From St. Louis Public Radio
St. Louis Aldermen completed a harrowing process to raise the city’s minimum wage – a decision that supporters say will help the city’s low-income workers.
But few believe that Friday’s affirmative vote marks the last word in the minimum wage saga, especially if businesses or business groups pursue legal action to invalidate the newly enacted ordinance.
Associated Industries of Missouri maintains that the action of the Board of Aldermen is illegal. State statute prohibits local governments from enacting a local minimum wage. State law overrides local law and the state law allows employers to pay $7.65 per hour.
“The City of St. Louis has ignored state law and saddled employers with a big headache with this one,” said Ray McCarty, president of Associated Industries of Missouri. “How are employers supposed to receive notice of this supposed increase in minimum wage – there is no practical way to inform employers of their supposed liability if they are trying to make this effective immediately. The city leaders moved forward, despite the Mayor being put on notice that the action is illegal. Employers in the City of St. Louis will have no choice but to violate the ordinance, at least initially, and challenge the ordinance in court as there is simply no time to implement this change,” said McCarty.
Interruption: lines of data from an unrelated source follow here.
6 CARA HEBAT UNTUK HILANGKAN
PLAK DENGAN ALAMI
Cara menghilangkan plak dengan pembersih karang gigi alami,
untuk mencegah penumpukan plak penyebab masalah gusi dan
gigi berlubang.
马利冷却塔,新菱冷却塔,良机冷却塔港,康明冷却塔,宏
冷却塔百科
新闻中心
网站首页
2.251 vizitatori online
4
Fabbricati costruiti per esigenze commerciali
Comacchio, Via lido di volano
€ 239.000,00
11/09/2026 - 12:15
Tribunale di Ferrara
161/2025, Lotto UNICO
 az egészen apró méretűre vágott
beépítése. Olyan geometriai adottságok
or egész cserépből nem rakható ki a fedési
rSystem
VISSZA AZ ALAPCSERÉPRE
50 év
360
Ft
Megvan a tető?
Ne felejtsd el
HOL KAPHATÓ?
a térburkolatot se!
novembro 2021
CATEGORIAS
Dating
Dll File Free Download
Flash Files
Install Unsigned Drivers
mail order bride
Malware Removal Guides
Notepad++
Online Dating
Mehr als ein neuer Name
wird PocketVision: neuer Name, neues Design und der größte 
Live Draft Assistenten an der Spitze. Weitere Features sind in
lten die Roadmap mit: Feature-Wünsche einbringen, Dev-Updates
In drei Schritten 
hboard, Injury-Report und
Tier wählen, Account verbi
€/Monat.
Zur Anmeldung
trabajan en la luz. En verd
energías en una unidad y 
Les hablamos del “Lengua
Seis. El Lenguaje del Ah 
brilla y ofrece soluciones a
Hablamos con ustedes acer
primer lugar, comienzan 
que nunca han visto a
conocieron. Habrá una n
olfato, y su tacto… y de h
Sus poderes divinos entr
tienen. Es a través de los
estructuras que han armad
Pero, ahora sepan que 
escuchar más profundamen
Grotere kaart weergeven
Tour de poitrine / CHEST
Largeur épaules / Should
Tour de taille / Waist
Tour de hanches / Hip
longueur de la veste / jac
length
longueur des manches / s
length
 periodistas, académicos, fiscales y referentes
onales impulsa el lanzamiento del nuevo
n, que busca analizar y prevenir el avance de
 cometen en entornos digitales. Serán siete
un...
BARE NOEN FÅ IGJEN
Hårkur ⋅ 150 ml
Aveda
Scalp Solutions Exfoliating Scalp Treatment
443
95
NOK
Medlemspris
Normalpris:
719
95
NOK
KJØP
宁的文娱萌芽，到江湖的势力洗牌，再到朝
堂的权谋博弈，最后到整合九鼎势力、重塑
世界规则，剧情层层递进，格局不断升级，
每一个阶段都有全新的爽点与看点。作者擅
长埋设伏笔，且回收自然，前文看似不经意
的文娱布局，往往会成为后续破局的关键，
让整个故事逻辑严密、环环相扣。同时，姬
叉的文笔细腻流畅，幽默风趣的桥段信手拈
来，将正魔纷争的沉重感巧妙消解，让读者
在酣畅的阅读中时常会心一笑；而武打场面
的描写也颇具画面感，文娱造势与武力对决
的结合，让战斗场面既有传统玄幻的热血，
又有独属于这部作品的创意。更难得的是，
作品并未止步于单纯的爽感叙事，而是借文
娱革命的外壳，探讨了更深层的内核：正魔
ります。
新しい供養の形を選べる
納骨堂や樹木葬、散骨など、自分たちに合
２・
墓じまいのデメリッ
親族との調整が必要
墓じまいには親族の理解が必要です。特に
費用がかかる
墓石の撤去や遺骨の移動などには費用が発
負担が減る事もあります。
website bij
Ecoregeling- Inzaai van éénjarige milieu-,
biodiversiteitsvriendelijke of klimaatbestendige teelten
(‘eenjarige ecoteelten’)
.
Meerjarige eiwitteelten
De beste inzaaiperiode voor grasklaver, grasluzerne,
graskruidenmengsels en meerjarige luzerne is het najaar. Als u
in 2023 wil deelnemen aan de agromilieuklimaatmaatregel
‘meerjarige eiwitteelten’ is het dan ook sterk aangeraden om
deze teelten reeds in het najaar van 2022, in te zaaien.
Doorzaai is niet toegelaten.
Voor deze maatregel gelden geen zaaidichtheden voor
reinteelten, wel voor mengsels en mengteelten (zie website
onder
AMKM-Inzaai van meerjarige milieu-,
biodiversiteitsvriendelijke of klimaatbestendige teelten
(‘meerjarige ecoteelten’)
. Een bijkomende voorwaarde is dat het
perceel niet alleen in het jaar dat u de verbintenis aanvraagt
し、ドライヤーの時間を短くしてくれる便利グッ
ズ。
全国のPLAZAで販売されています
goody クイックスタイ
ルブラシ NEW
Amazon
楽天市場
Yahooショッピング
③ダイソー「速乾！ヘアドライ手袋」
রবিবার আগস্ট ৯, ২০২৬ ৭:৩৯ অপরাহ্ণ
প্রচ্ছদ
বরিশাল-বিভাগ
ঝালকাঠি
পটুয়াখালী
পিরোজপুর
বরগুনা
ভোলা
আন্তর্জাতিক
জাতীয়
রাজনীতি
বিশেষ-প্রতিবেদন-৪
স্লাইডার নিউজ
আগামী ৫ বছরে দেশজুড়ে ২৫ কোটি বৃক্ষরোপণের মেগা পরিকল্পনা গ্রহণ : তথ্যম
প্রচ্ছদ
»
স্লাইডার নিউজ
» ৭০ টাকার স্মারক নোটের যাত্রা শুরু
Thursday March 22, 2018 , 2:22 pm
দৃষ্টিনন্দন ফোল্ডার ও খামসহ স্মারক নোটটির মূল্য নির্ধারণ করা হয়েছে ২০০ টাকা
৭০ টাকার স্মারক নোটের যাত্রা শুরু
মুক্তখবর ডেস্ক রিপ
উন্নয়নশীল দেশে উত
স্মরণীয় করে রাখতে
Aldermen backed legislation by a 16-8 margin that would gradually raise the city’s minimum wage to $11 an hour by 2018. The city’s wage will go up from $7.65 an hour to $8.25 an hour on Oct. 15 – and then go up to $9 an hour on Jan. 1. It will then rise to $10 an hour in 2017 and $11 an hour in 2018.
If an employer is found to be in “repeated violation” of the ordinance’s guidelines, the city’s license collector can revoke an establishment’s business license. The Board of Public Service can also take away other licenses, such as an occupancy permit.
Alderman Shane Cohn, D-25th Ward, sponsored the minimum wage bill. He said the bill’s passage “was the first step for our city to make progress on economic justice for workers in our hometown.”
St. Louis Mayor Francis Slay signed the bill sponsored by Shane Cohn of the 25th Ward into law soon after the Board of Aldermen passed it. With the Democratic mayor’s signature, St. Louis becomes the second city in Missouri – behind Kansas City – to raise its minimum wage this year.
“This new law gives the workers of St. Louis a long, overdue raise and brings the American Dream closer and within reach for thousands of families in our area,” Slay said at a press conference signing the bill.
Getting Cohn’s bill to Slay’s desk wasn’t easy. Legislation that raised the minimum wage to $15 an hour got bottled up in an aldermanic committee, and aldermen couldn’t approve a pared down version in time for their summer break. Some contended that they needed to get the work done by Friday, mainly because of a vetoed bill known as HB722 that clearly pre-empts local minimum wage increases that go into effect after Aug. 28. However, HB 722 simply clarifies the existing state statute that determines the minimum wage that must be paid. Local ordinances may not override state statute.